Endpoint cache. This capability establishes an encrypted, multi-tier, adaptive cache using the endpoint device’s own local storage and memory to store frequently used data and metadata. The cache is multi-tiered in that it leverages both persistent (on-disk) and ephemeral (in-memory) storage not only to maximize the density of the endpoint cache (storing the greatest amount of data possible), but also to maximize the speed with which endpoints are able to access that data. Critically, all data persisted on the device remains in “chunked” and encrypted format, rendering it completely opaque and useless to anyone who cannot authenticate their session through the enterprise’s native identity management system such as Active Directory. Combined with granular global per-share deduplication, endpoint caching minimizes the number of times a client is required to communicate with the object store to retrieve data. Indeed, depending on the type of workload, deduplication ratios can range well into the 90%+ range.

Regional cache. While endpoint caching provides the performance and latency characteristics required for most users and workloads in most enterprises, there are scenarios in which a large, dedicated cache on-site at a branch office can add significant value. A quintessential example is a very large branch with a relatively “thin” network connection to the object store and a large number of users who frequently share and collaborate around common data sets. A regional cache — deployed as a virtual machine at the branch office, requiring little or no support and fully under the control of central IT — adds another level of caching in the path between the cloud and endpoint. A regional cache accomplishes this without affecting standard file system semantics, including failsafe file locking and the ability to use unmodified existing applications with data stored in the cloud.

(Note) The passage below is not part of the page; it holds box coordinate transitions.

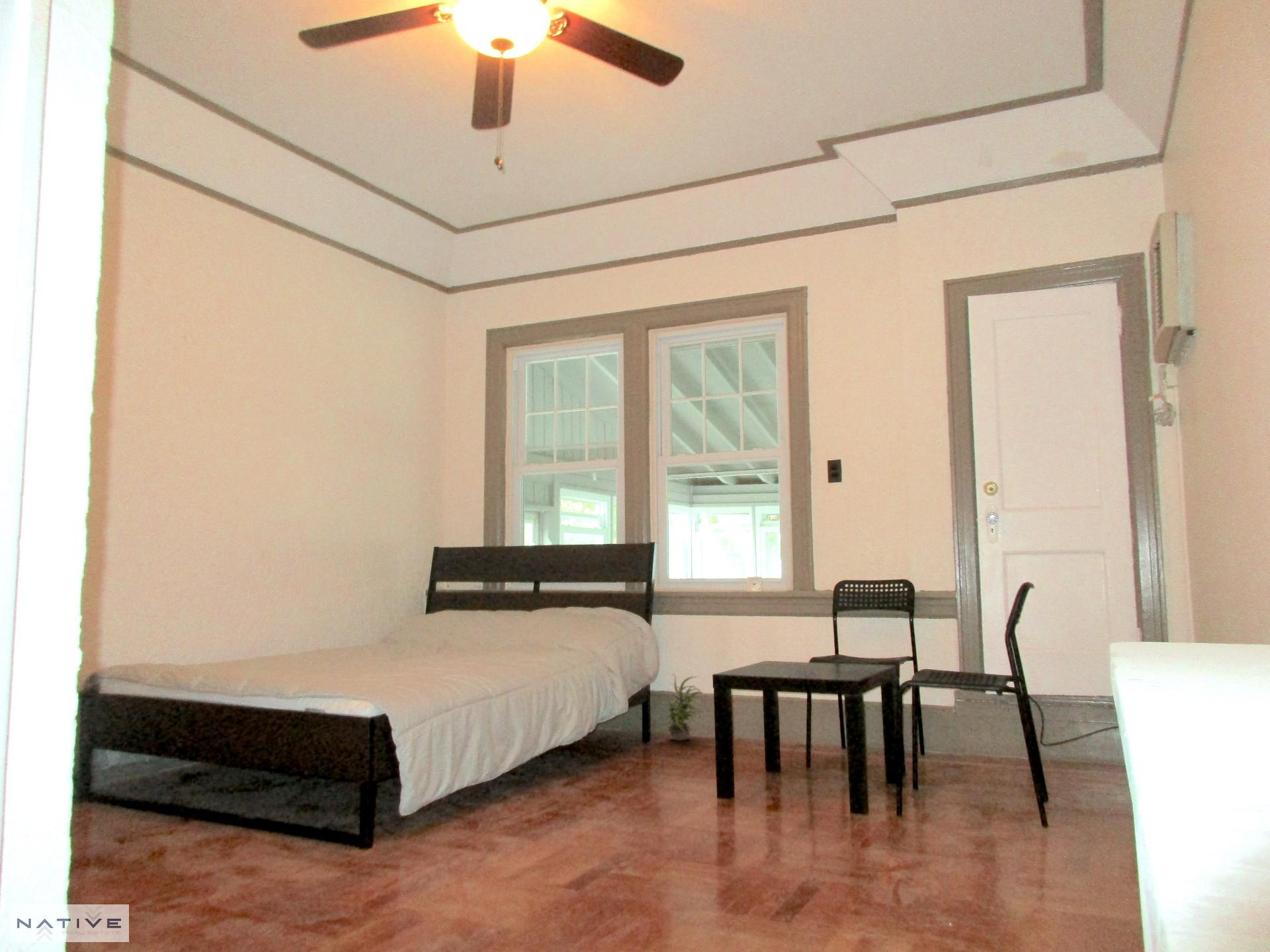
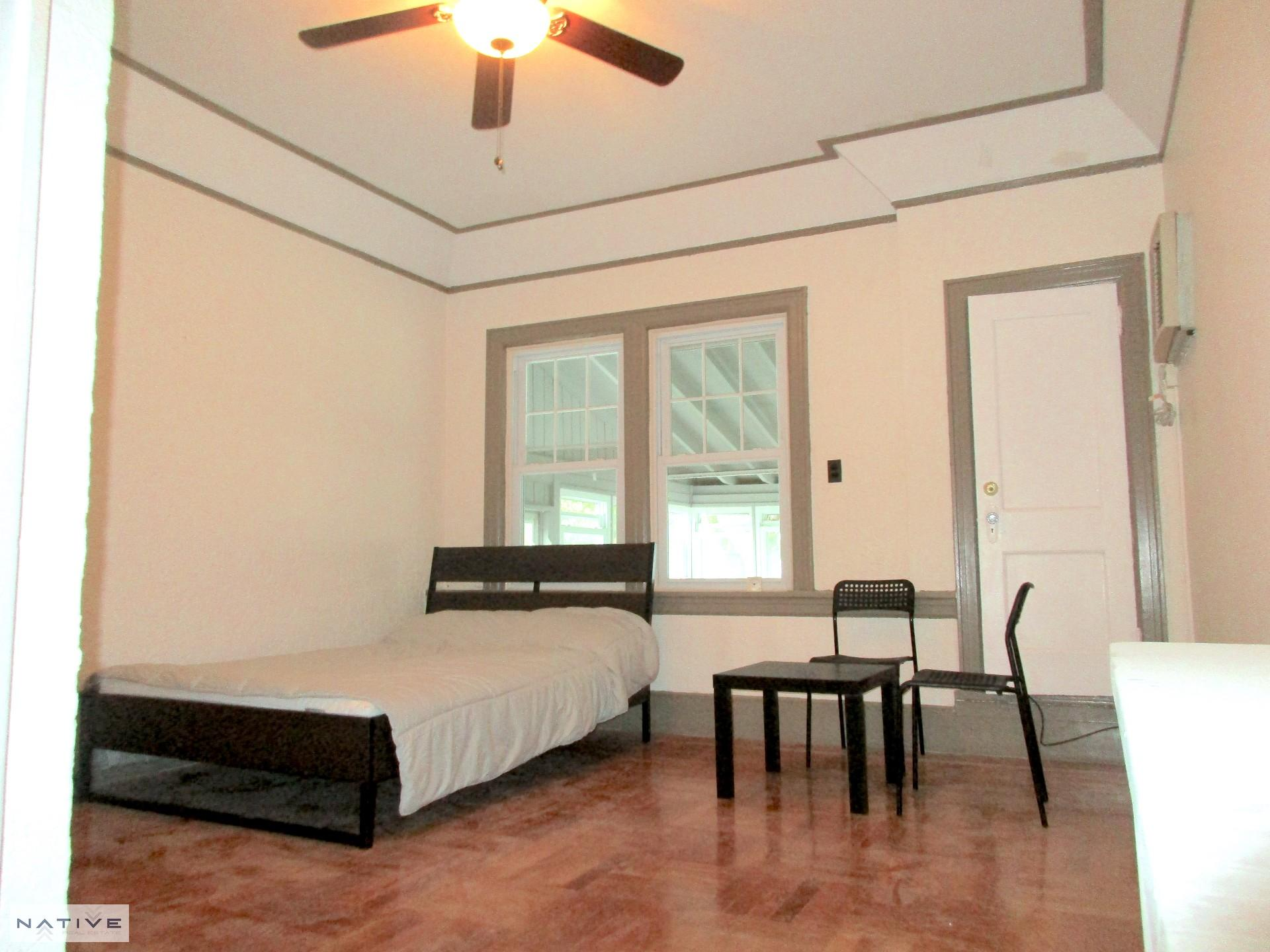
- potted plant [656,673,706,741]
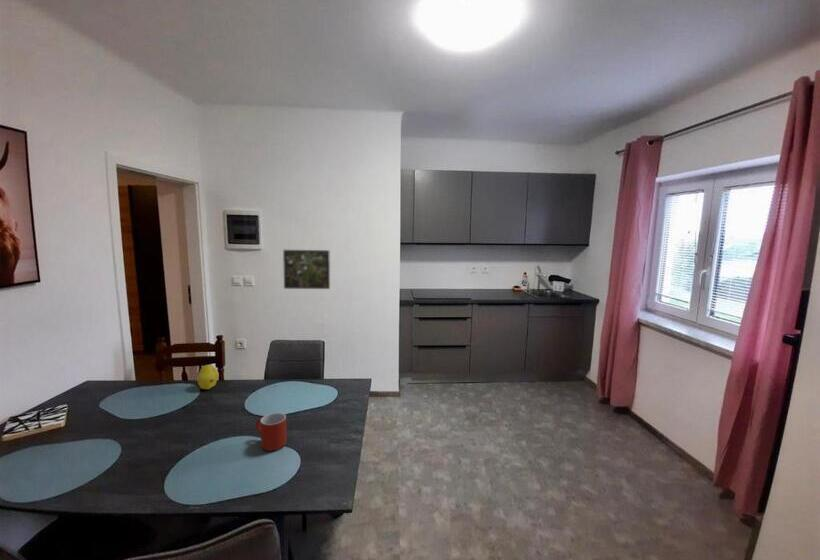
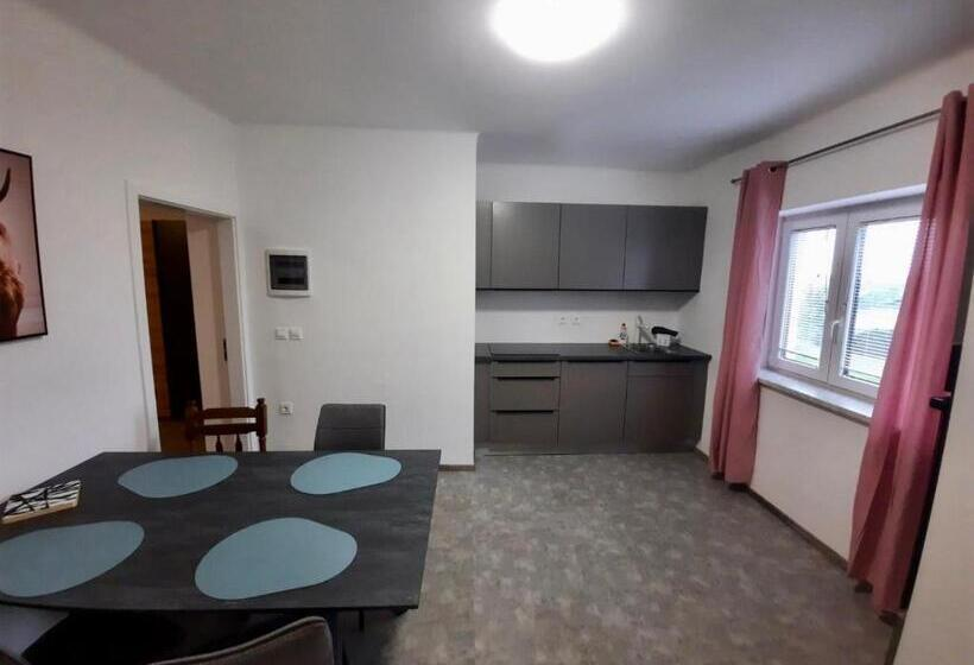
- mug [255,412,288,452]
- fruit [196,363,220,390]
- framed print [282,249,331,290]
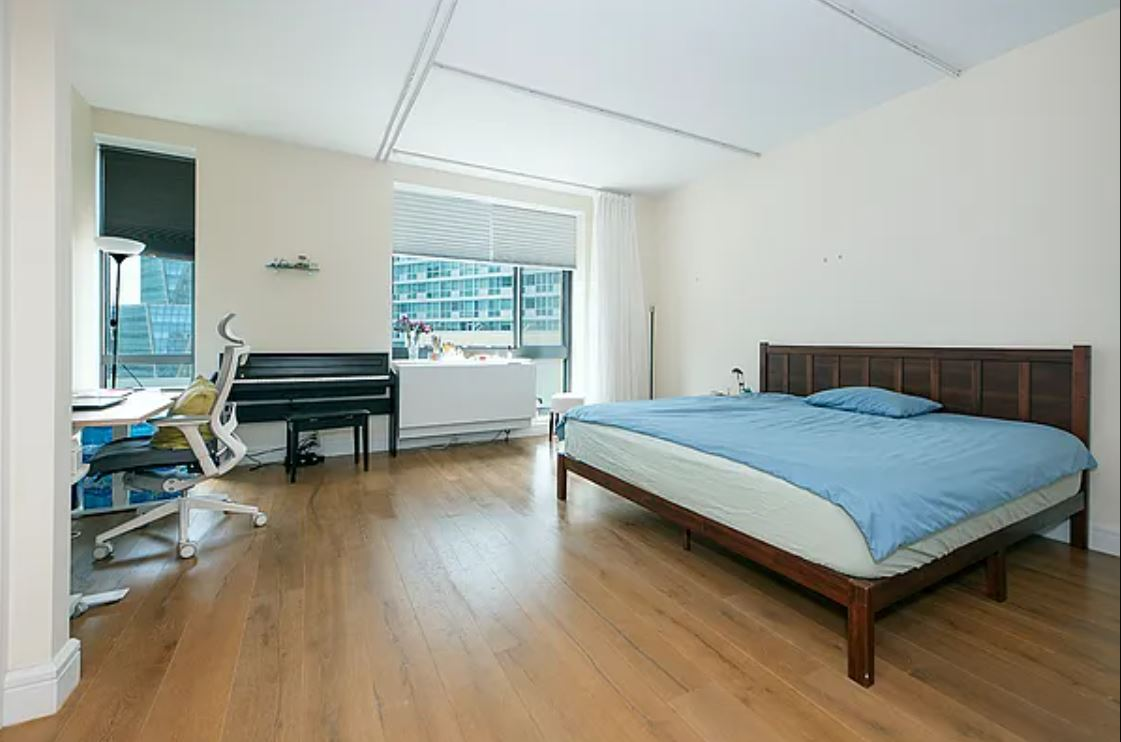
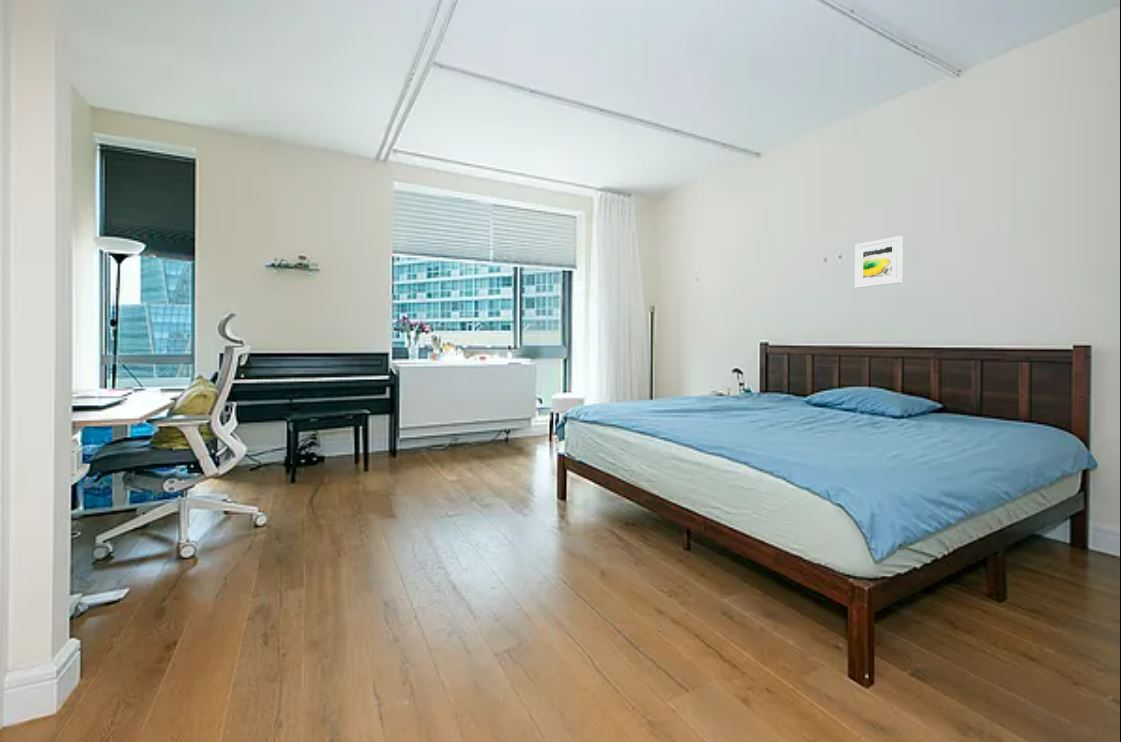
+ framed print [854,235,904,289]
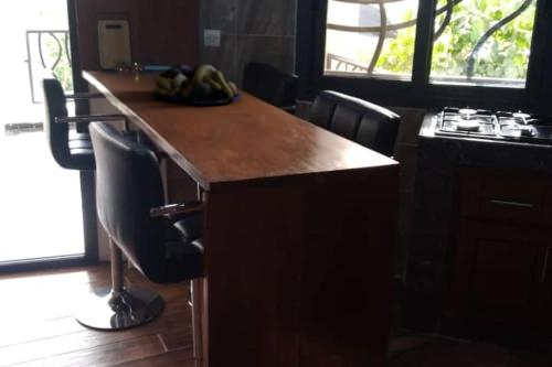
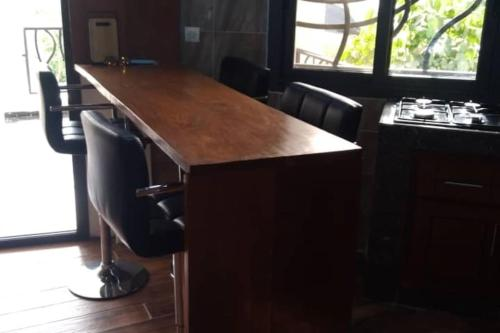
- fruit bowl [152,64,242,105]
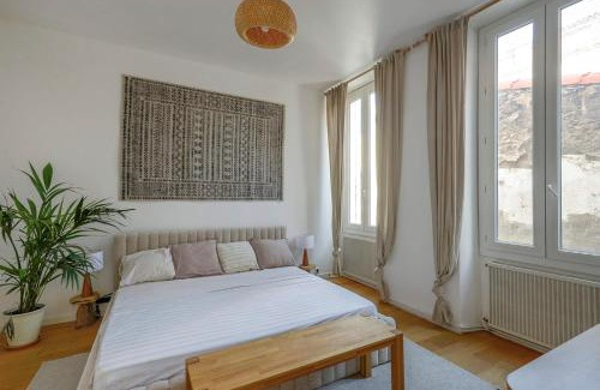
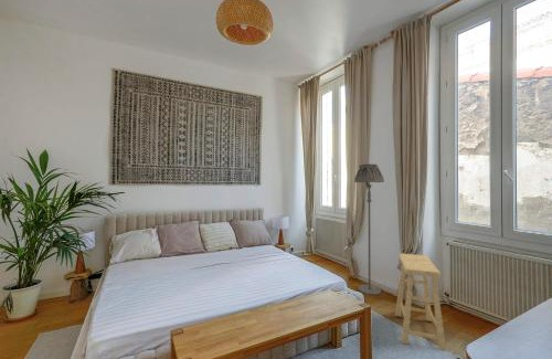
+ floor lamp [353,162,385,296]
+ stool [394,252,447,351]
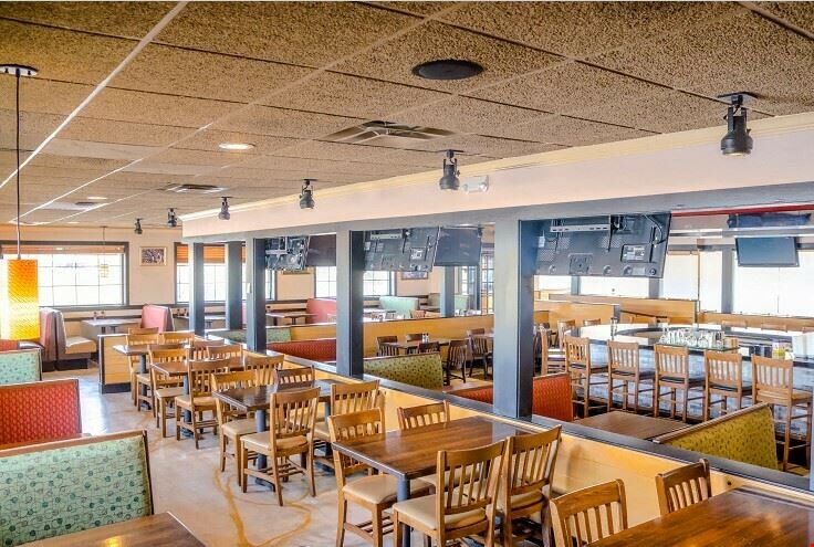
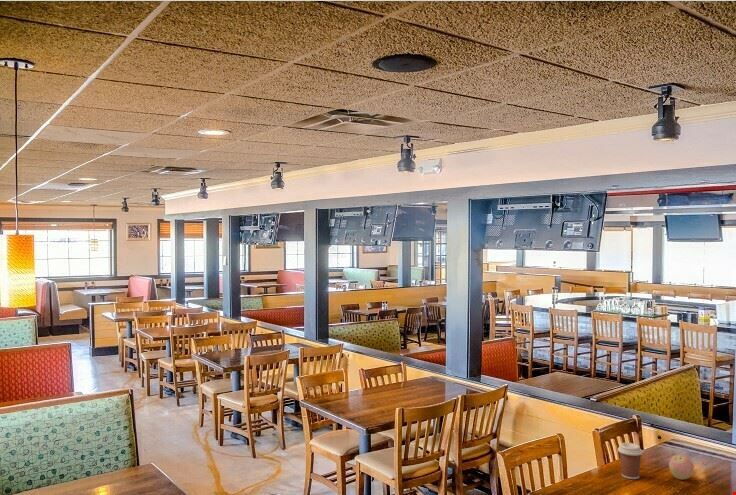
+ apple [668,454,695,481]
+ coffee cup [617,442,644,480]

CDN caching. Increasingly, cloud service providers and geo-dispersed private clouds are adding content distribution network (CDN) capabilities to their infrastructure. A current leader in this space is Amazon Web Services, whose CloudFront offering is a full-fledged, worldwide CDN that integrates seamlessly with AWS S3 object storage. The concept behind CDNs is straightforward: by replicating data across one or more CDN edge nodes, geographically distributed workloads can leverage greatly enhanced read performance by accessing the required data from the nearby CDN node rather than the central object store.

Moreover, with some CDNs such as CloudFront, the service provider offers a high-speed backbone connecting the CDN edge nodes to the central object store, resulting in improved performance even on the first read (since the time it takes for data to traverse the network from the object store to the edge node is minimal, leaving only the “last mile” to the user). Next generation software-defined storage solutions now integrate natively with AWS CloudFront when using S3 as the backing object store. Central IT chooses which CDN regions to include in its topology, after which all reads from those regions are accelerated by virtue of data locality.

Metadata server caching. Leading software-defined storage solutions should separate data from metadata and provide a metadata server that hosts all metadata, communicates with endpoint agents, and arbitrates data operations. The speed and latency associated with metadata transfers is just as important as that of data transfers, so such solutions should have a purpose-built caching mechanism to help optimize metadata performance (and therefore overall performance) across deployments.

Next generation software-defined storage solutions offer multi-tiered and intelligent caching and storage for a myriad of metadata types. Similarly, these solutions vastly reduce the time required to access critical metadata such as chunk maps by caching them in memory. Additionally, these innovative caching architectures enhance the speed with which user authentication is established and maintained.